Gender-based violence and FGC/M

Gender-based violence

Gender-based violence is violence directed against a person on the basis of gender, frequently as a form of family and domestic violence. It constitutes a breach of the fundamental right to life, liberty, security, dignity, non-discrimination and physical and mental integrity.

Gender-based violence reflects and reinforces inequalities between men and women. These gender inequalities are commonly found in traditions and beliefs that assert male authority and may be reflected in the practices of some culturally and linguistically diverse (CALD) communities, e.g. some migrant or refugee communities.

Specific forms of violence that may be relevant within some CALD communities include:

  • Female genital mutilation (FGM).
  • Forced marriage / child forced marriage.
  • Honour killings.

 

Female genital cutting / mutilation (FGC/M)

Female genital mutilation (FGM) is defined by the World Health Organisation (WHO) as comprising all procedures that involve partial or total removal of the female genitalia and/or injury to the female genital organs for cultural or any other non-therapeutic reasons.

The WHO estimates approximately 130 million women across the globe have undergone the procedure and that 2 million girls are at risk of being circumcised each year.

 

Other forms of gender-based violence

Forced marriage / child forced marriage

A forced marriage is a marriage performed under duress and without the full and informed consent or free will of both parties.

Being under duress includes feeling both physical and emotional pressure.
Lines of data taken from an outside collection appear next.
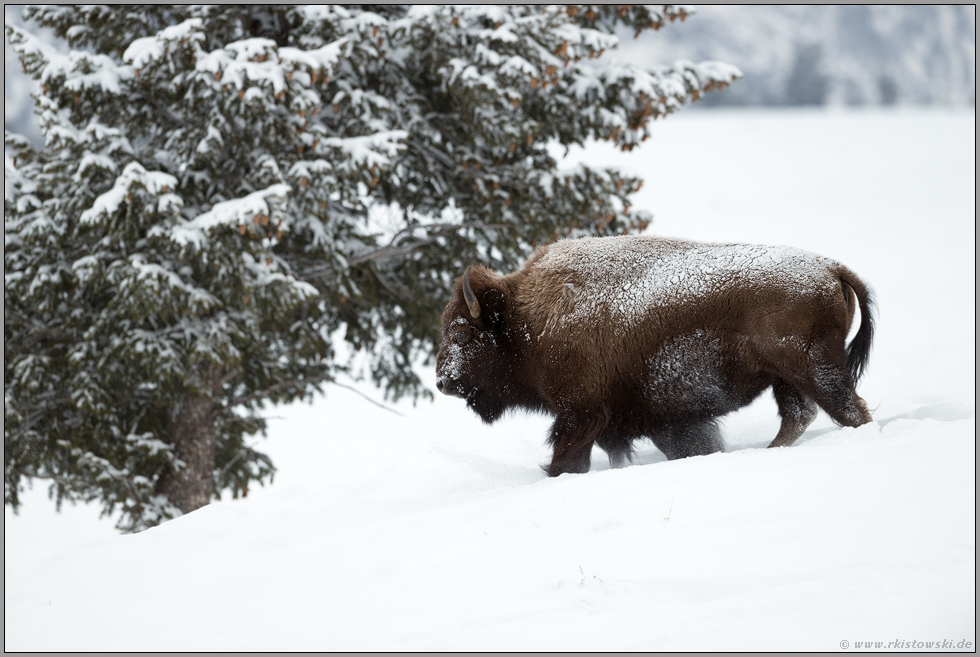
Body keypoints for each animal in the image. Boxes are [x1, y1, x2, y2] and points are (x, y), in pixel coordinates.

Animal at [436, 236, 872, 476]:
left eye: (461, 331)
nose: (442, 381)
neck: (524, 319)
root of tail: (832, 268)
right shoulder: (652, 421)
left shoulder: (581, 413)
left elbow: (566, 458)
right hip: (788, 378)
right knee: (800, 416)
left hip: (814, 371)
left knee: (849, 411)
Some victims of forced marriage are tricked into going to another country by their families. Victims fall prey to forced marriage through deception, abduction, coercion, fear and inducements.
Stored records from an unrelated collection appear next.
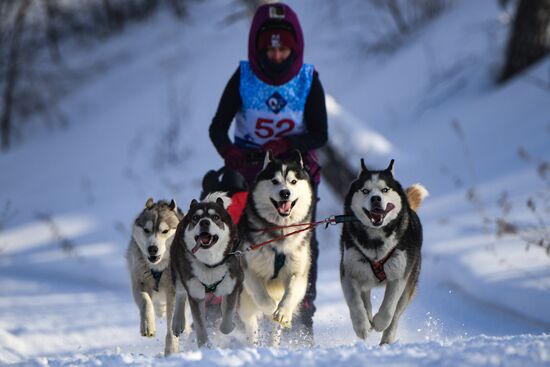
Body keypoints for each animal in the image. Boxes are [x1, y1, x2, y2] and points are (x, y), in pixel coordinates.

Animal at [127, 198, 188, 356]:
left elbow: (172, 321)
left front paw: (171, 349)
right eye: (146, 230)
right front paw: (148, 325)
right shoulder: (139, 282)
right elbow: (145, 301)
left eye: (165, 231)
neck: (159, 268)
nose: (152, 249)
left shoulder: (174, 290)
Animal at [171, 193, 243, 348]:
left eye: (215, 217)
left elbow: (226, 322)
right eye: (195, 218)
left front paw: (230, 325)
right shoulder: (195, 295)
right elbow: (200, 325)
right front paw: (204, 346)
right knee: (180, 294)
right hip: (178, 270)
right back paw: (178, 322)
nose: (204, 222)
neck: (210, 264)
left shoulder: (232, 286)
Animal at [240, 151, 316, 346]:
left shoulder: (298, 270)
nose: (285, 192)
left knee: (275, 331)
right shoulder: (248, 269)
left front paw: (282, 313)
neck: (280, 233)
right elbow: (262, 297)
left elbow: (291, 292)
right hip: (244, 301)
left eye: (293, 181)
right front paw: (271, 308)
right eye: (274, 181)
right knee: (250, 324)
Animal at [340, 160, 432, 346]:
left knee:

A forced marriage may be between children, a child and an adult or between adults. A forced marriage is considered domestic violence.

Honour killings

Honour crimes are acts of violence, usually murder, committed by a male family member against a female family member who is perceived to have dishonoured the family. Dishonouring the family can include engaging in premarital intercourse, marrying someone the family doesn’t approve of, being a victim of sexual assault or seeking a divorce. Honour crimes are a form of gender-based violence.